* DATA EXTRACTS:
────────────────────────────────────────
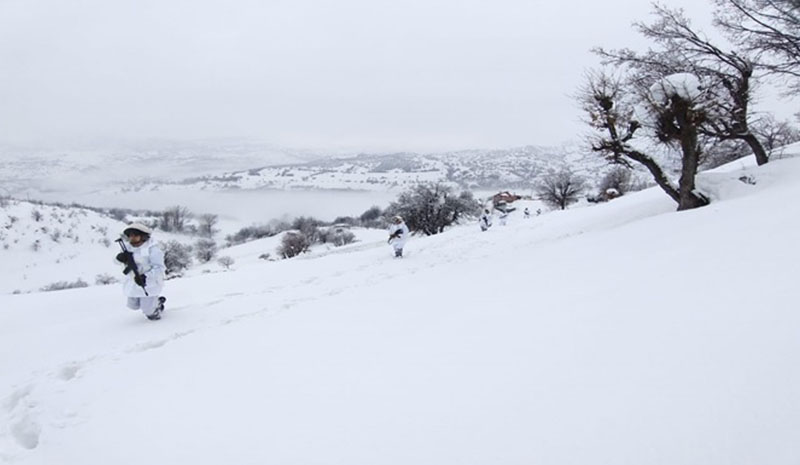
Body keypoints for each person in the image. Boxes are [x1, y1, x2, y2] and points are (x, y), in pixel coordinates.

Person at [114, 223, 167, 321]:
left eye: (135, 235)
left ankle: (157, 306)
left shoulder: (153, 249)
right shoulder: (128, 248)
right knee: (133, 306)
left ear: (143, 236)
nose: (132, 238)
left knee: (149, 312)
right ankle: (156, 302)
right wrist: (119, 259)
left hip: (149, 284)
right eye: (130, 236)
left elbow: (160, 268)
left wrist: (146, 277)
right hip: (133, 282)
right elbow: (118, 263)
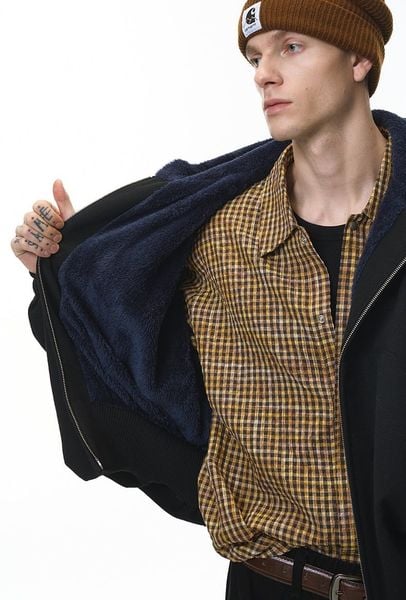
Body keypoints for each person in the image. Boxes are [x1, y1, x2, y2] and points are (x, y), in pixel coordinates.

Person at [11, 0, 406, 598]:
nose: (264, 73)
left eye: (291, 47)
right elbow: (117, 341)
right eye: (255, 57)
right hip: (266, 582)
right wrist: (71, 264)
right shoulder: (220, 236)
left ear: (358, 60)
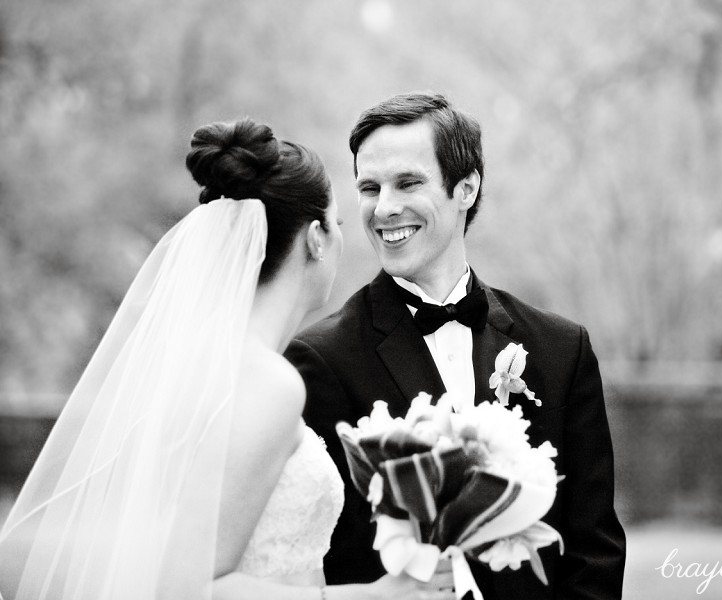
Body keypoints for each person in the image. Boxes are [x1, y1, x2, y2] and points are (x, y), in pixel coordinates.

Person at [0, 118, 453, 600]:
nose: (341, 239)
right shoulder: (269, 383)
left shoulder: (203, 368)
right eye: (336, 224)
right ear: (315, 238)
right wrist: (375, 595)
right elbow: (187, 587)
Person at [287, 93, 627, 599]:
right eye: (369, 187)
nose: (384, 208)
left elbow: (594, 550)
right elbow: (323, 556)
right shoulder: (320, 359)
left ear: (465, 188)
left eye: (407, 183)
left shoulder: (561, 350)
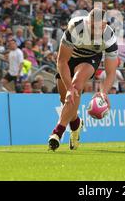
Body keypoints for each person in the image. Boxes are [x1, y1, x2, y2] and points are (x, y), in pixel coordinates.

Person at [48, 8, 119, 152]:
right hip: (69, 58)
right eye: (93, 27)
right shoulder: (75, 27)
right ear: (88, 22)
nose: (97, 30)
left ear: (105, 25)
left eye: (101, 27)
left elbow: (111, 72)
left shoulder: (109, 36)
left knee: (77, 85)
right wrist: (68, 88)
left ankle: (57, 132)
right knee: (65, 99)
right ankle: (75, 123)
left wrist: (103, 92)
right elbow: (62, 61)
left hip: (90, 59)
────────────────────────────────────────
* YOUR OBJECTIVE: Using the records above, copy each line that contains "ankle".

* ANSWER TO THIS EXERCISE:
left ankle: (157, 306)
right ankle: (156, 302)
left ankle: (57, 132)
right ankle: (75, 123)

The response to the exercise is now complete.